Note that this approach does not mean that each directory will process changes in the same order. The important point to note is that change processing will only happen in a way that does not impact the eventual state, as entry locking prevents conflicting changes from taking place concurrently.
This approach leads to ACID properties in normal operations. The next sections of this paper consider what happens when components fail.
Server Restart
One situation that will sometimes happen is server restart, which could be planned or as a result of hardware or software problem. On restart, a key characteristic of M-Vault is that its first action will be to synchronize with other master servers and regain consistency (i.e., to capture changes made in other servers while the local server was not operating). It will do this before it answers any client queries or accepts modification requests. This is important, as it ensures that on restart that a multi-master server will only provide answers with “current” data. This is important to maintain ACID properties for the whole directory service.
Network Partition
The hardest problem for a multi-master system is dealing with network partition. This is where there is a network failure and a pair of servers cannot communicate. In general, a server cannot distinguish between network partition and failure of the remote server.

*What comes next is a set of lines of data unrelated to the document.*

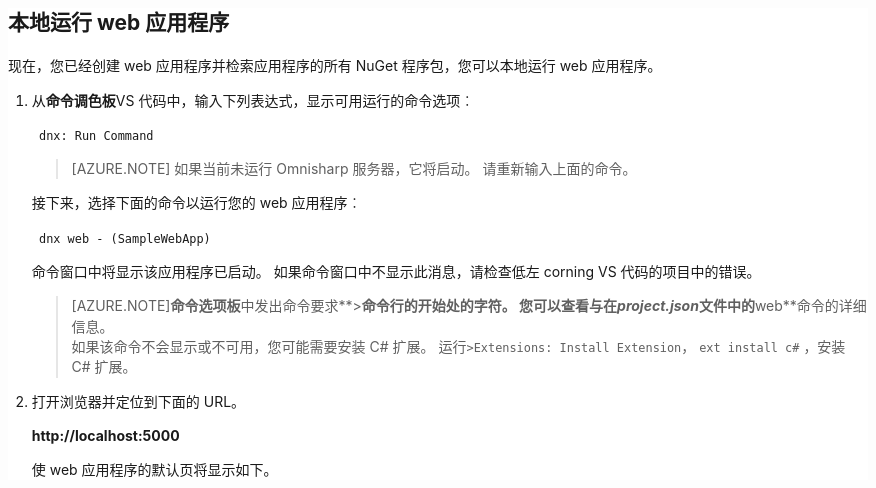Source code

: ## <a name="run-the-web-app-locally"></a>本地运行 web 应用程序

现在，您已经创建 web 应用程序并检索应用程序的所有 NuGet 程序包，您可以本地运行 web 应用程序。

1. 从**命令调色板**VS 代码中，输入下列表达式，显示可用运行的命令选项︰

        dnx: Run Command

    > [AZURE.NOTE] 如果当前未运行 Omnisharp 服务器，它将启动。 请重新输入上面的命令。

    接下来，选择下面的命令以运行您的 web 应用程序︰
        
        dnx web - (SampleWebApp)

    命令窗口中将显示该应用程序已启动。 如果命令窗口中不显示此消息，请检查低左 corning VS 代码的项目中的错误。
    
    > [AZURE.NOTE]**命令选项板**中发出命令要求**>**命令行的开始处的字符。 您可以查看与在*project.json*文件中的**web**命令的详细信息。   
    > 如果该命令不会显示或不可用，您可能需要安装 C# 扩展。 运行`>Extensions: Install Extension`， `ext install c#` ，安装 C# 扩展。

2. 打开浏览器并定位到下面的 URL。

    **http://localhost:5000**

    使 web 应用程序的默认页将显示如下。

Enforcing Quorum and Retaining ACID
M-Vault provides an option to always retain ACID properties, by requiring that a quorum of directory servers participates in any update. A quorum is a strict majority (e.g.,2 out of 3; 3 out of five; 3 out of 4). Consider a multi-master directory with three servers, and network partition splits into 1 and 2 (or one server fails). The group of 2 is a quorum and updates may be made. The server on its own is less than a quorum and so updates are not made while it is separate.
This model allows updates in the event of server failure, provided that there are at least three servers. Because changes will only be made by a “majority” group of servers, inconsistent changes will not arise. This avoids the need for reconciliation and ACID properties are preserved.
ACID vs Update Availability
The downside of the quorum approach is that network failures will constrain where updates can be applied. If a server is network partitioned, it will refuse updates.
For some deployments, availability to make updates is of higher priority than ensuring ACID properties. We plan to support this in a future release of M-Vault by enabling M-Vault to move to the eventual consistency model in the event of network partition. This will allow servers to accept changes, and conflict resolution will resolve changes when the network partition ends. In this situation, M-Vault will clearly log any cases where it resolves conflicts by rejecting changes made by a client. This will enable operator review of the conflict resolution to ensure best behavior.
In normal operation, M-Vault will provide ACID characteristics. It will be a deployment choice to resolve the trade-off between ACID and update availability.
Operation with Secondary Shadowing
The paper has so far considered a scenario where all directory servers participate in multi-master. In some directories high replication to a large number of servers is important. If only a subset of these servers need to make changes, it is sensible to allow shadowing of directory data to readonly shadow servers. M-Vault allows this, using the X.500 DISP protocol, so that multi-master replication can be used in conjunction with open standard shadow replication.
Conclusions
This whitepaper has described the M-Vault approach to provision of multi-master directory. This enables ACID characteristics in normal operation, and allows a choice of ACID characteristics or high update availability in the event of network partition. It also supports secondary shadowing for highly replicated directory services.